[Texto proporcionado]
+---+
Si así fuera, el relato de Kafka (que Borges correctamente llamaba «La transformación», aunque sus editores titularon «La metamorfosis») bien podría ser leído como un relato sobre la lenta formación de una auto-conciencia que tarda en comprender la mutación que ya le ha sobrevenido. Su biógrafo, Max Brod, cuenta que el escritor leía en voz alta fragmentos del relato a sus amigos entre risas. El humor como asimilación de lo inusual. Porque, a diferencia de lo que habitualmente se supone, en Kafka es el cuerpo quien actúa de modo veloz, mientras que la conciencia resulta un procesador demasiado lento. Se entera siempre tarde de lo que ya le ha ocurrido.

 
 

Por un par de meses, Samsa descubre su cuerpo de insecto y retiene recuerdos de humano. Se entusiasma cuando su querida hermana deja en el suelo un plato con su alimento preferido -leche dulce con pan-, que sin embargo ya no logra saborear. Ahora le repugna y, en cambio, le encanta el queso podrido. La memoria de haber tenido otro cuerpo retarda la consumación plena del proceso transformativo. Pero la transformación es inexorable. Al cambio del cuerpo (caparazón, patitas ligeras) le corresponde un cambio de afectos (ya no le gusta lo que le gustaba, sino lo que antes despreciaba) y de percepciones (Gregorio ahora disfruta de ver a su familia desde el techo).
+---+
En el texto sobre Kafka, ¿con qué título llamaba Borges al relato?

[Datos proporcionados]
+---+
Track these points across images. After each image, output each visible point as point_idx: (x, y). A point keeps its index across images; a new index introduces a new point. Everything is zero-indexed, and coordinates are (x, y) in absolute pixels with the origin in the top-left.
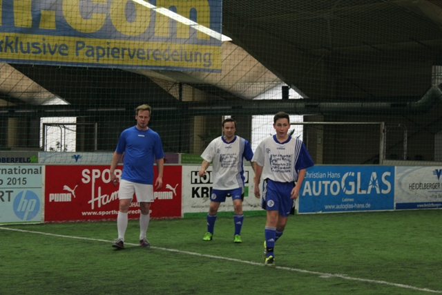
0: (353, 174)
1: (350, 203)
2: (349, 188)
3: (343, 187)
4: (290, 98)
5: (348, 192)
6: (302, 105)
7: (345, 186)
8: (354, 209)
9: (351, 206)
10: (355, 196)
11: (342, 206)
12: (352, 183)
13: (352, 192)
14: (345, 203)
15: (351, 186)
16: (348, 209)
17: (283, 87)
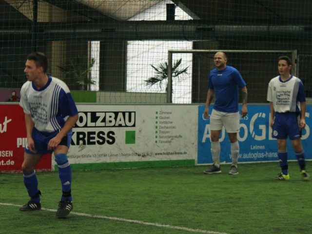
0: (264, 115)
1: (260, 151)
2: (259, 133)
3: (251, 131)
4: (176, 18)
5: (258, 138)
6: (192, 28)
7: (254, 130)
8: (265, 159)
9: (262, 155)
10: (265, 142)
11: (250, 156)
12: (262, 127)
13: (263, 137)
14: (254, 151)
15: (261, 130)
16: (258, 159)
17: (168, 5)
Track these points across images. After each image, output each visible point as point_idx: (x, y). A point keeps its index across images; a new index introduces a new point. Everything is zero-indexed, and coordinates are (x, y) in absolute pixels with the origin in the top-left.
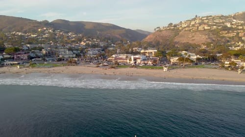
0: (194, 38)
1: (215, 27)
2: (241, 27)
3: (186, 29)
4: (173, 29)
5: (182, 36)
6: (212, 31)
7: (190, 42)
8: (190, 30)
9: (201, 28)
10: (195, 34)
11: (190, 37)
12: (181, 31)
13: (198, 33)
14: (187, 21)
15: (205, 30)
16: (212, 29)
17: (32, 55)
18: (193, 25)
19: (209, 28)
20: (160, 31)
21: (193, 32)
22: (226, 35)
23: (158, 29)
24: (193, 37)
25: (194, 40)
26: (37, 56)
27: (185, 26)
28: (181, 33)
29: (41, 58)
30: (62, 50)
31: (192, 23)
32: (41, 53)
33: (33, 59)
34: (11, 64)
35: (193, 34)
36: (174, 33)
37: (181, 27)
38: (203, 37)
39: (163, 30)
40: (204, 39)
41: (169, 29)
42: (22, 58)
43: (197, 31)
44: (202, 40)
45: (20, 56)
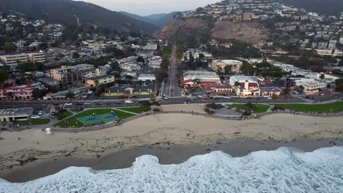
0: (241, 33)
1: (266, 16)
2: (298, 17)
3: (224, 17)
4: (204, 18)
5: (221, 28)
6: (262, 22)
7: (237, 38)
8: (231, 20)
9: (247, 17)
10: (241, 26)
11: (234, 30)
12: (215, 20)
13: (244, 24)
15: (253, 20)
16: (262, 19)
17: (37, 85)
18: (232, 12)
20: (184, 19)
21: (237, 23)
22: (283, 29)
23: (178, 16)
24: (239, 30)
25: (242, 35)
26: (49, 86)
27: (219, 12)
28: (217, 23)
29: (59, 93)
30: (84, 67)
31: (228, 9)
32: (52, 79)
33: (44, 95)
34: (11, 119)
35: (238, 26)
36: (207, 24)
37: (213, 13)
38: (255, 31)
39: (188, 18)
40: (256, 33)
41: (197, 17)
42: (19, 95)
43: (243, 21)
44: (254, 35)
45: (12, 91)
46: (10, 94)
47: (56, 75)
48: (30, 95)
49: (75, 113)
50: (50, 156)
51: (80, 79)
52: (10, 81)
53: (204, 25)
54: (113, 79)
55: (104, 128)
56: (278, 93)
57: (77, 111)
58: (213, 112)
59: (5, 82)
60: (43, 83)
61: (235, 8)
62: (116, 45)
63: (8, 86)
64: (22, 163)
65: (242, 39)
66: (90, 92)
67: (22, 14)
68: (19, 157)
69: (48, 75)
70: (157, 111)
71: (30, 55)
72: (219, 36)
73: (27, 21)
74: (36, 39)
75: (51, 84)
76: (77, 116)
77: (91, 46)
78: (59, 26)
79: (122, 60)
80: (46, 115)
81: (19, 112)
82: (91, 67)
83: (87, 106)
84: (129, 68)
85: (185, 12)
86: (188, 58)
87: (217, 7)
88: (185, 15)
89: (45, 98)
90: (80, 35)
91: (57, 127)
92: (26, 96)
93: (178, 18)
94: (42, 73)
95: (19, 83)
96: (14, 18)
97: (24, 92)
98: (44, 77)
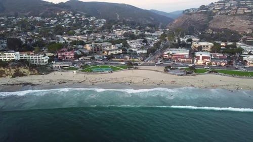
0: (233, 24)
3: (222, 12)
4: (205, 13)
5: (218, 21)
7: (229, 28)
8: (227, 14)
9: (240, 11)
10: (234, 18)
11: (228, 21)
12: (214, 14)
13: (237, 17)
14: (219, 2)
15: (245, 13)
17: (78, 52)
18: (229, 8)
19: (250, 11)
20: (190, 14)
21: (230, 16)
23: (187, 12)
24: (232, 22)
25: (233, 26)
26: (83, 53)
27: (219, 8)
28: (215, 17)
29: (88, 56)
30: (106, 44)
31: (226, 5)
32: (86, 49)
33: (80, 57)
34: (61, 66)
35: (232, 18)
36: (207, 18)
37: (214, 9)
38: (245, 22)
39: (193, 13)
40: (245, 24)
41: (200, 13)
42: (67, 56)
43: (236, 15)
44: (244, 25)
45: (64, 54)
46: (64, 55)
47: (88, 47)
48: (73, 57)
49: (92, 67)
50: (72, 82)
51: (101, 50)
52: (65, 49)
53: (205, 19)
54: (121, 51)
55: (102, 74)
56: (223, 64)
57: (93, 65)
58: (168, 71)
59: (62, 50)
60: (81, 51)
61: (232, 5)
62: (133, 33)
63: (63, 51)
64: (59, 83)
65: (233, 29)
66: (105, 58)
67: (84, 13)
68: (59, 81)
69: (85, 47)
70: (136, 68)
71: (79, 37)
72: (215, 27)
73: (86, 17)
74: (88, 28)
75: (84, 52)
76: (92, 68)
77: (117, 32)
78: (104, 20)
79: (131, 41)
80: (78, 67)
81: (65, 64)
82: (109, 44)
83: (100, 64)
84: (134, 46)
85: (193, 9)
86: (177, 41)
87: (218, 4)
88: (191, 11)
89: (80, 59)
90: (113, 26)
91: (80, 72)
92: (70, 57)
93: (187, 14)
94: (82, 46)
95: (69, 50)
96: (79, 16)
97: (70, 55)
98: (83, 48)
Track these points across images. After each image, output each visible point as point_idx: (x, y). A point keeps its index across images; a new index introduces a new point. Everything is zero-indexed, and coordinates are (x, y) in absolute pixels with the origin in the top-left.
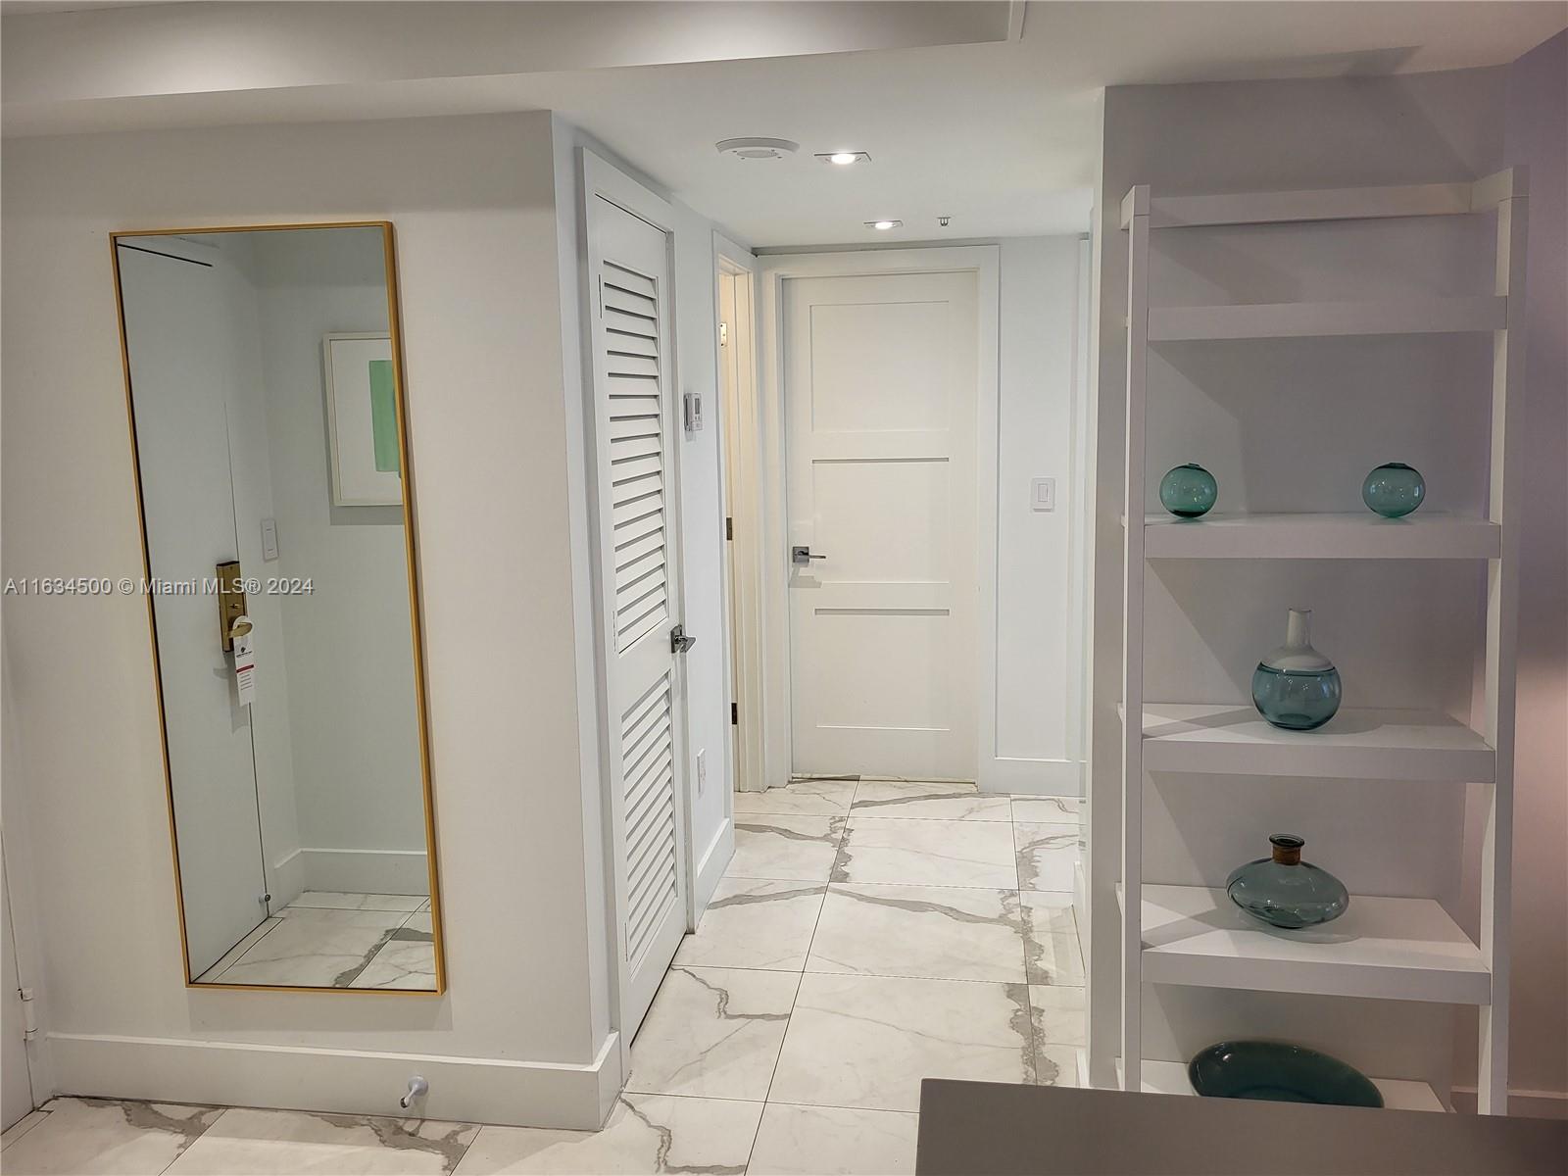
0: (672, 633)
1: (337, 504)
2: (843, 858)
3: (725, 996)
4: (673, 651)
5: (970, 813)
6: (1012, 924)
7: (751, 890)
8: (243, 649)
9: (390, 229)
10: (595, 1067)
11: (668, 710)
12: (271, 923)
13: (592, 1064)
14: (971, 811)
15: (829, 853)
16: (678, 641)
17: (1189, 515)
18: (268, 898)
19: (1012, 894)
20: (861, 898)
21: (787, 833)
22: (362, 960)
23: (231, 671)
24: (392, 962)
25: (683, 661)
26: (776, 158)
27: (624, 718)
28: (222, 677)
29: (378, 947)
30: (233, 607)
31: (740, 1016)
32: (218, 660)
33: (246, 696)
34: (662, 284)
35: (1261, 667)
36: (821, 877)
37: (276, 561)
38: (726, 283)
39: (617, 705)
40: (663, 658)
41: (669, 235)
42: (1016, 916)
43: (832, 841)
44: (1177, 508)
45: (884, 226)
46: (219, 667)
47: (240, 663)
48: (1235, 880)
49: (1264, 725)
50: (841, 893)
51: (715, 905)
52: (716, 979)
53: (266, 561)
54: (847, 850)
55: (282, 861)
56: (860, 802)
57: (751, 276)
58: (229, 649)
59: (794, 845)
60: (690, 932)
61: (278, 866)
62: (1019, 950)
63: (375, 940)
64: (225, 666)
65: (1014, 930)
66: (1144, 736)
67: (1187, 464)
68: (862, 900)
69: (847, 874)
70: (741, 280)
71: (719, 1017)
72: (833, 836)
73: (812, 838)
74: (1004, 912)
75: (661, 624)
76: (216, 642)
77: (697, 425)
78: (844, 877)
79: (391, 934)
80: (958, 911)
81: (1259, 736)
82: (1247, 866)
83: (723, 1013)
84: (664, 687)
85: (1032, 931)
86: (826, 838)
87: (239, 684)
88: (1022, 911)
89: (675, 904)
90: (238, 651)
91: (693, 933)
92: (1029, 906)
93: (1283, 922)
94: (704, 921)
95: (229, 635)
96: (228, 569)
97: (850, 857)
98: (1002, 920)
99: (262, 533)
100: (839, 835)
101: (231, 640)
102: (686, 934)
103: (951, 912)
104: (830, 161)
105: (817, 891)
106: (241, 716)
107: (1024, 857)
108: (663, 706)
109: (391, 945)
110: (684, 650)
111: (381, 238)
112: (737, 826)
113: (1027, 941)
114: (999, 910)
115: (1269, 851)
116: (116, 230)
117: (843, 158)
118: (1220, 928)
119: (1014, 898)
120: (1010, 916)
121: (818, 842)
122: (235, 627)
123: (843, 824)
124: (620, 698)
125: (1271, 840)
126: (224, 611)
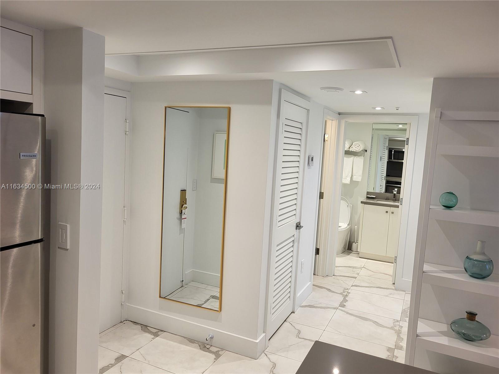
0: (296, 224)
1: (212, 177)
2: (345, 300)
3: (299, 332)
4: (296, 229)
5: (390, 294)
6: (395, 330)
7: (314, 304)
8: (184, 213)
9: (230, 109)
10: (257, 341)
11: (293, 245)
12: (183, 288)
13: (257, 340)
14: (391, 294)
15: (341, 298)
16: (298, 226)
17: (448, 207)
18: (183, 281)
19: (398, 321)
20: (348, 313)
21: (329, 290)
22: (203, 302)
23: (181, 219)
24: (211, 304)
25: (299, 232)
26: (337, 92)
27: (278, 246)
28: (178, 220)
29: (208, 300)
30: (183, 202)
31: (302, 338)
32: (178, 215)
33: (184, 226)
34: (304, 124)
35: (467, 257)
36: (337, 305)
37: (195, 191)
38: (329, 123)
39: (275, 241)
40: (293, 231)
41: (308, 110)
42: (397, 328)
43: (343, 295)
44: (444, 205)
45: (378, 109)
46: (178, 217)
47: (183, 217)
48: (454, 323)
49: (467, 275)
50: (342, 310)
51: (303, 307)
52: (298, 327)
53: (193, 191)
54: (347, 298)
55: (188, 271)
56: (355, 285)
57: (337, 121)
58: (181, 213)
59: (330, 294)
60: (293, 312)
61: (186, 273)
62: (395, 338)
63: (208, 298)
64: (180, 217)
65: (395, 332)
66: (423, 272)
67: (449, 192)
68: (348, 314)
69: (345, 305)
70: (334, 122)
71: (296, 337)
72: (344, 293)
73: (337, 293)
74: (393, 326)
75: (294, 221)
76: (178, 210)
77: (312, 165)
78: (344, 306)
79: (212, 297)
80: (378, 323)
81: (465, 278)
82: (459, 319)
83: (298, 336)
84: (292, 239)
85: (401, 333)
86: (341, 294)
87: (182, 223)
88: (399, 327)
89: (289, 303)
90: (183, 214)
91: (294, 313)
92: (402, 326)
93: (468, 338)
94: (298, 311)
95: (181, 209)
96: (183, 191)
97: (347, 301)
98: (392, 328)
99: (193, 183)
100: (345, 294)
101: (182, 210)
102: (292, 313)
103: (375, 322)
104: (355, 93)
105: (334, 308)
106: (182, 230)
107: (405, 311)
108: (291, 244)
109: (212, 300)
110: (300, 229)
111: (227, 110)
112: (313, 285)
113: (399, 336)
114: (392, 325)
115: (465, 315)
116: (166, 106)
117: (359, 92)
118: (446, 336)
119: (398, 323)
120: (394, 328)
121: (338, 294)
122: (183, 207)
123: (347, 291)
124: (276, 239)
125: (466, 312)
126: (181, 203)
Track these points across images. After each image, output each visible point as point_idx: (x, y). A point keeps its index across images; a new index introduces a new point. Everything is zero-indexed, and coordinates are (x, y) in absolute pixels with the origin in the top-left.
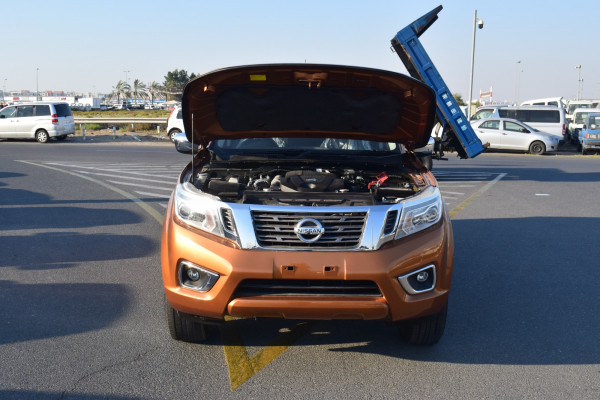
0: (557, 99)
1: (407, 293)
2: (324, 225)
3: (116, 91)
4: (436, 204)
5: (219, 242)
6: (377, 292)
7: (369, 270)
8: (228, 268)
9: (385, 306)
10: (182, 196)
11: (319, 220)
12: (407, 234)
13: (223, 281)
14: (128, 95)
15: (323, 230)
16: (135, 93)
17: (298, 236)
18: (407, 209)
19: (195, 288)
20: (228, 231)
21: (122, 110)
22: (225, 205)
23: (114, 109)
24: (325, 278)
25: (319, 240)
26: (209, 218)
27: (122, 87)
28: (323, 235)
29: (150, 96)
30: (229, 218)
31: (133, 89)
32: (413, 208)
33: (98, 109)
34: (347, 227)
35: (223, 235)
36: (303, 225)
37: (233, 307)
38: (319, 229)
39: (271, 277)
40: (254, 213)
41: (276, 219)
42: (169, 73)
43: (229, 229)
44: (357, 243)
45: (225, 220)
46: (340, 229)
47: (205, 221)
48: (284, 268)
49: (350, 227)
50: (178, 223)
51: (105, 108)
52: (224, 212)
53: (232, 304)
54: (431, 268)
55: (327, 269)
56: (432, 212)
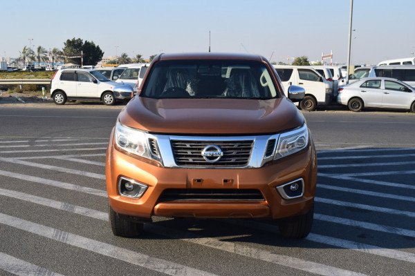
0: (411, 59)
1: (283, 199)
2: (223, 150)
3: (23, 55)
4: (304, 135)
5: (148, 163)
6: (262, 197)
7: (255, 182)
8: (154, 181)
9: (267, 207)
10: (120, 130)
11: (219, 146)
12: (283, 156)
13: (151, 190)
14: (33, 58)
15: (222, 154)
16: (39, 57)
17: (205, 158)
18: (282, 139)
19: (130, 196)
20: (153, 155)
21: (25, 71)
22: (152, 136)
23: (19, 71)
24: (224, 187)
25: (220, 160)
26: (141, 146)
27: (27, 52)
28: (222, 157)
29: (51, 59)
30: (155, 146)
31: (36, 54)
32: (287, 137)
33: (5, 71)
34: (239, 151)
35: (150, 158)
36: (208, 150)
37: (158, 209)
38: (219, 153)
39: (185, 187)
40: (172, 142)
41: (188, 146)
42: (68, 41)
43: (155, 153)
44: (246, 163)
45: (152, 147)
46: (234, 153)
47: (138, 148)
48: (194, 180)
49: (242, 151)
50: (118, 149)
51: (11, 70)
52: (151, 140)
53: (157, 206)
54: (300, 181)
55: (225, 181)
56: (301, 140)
+---+
[Respuesta]
Lo llamaba «La transformación».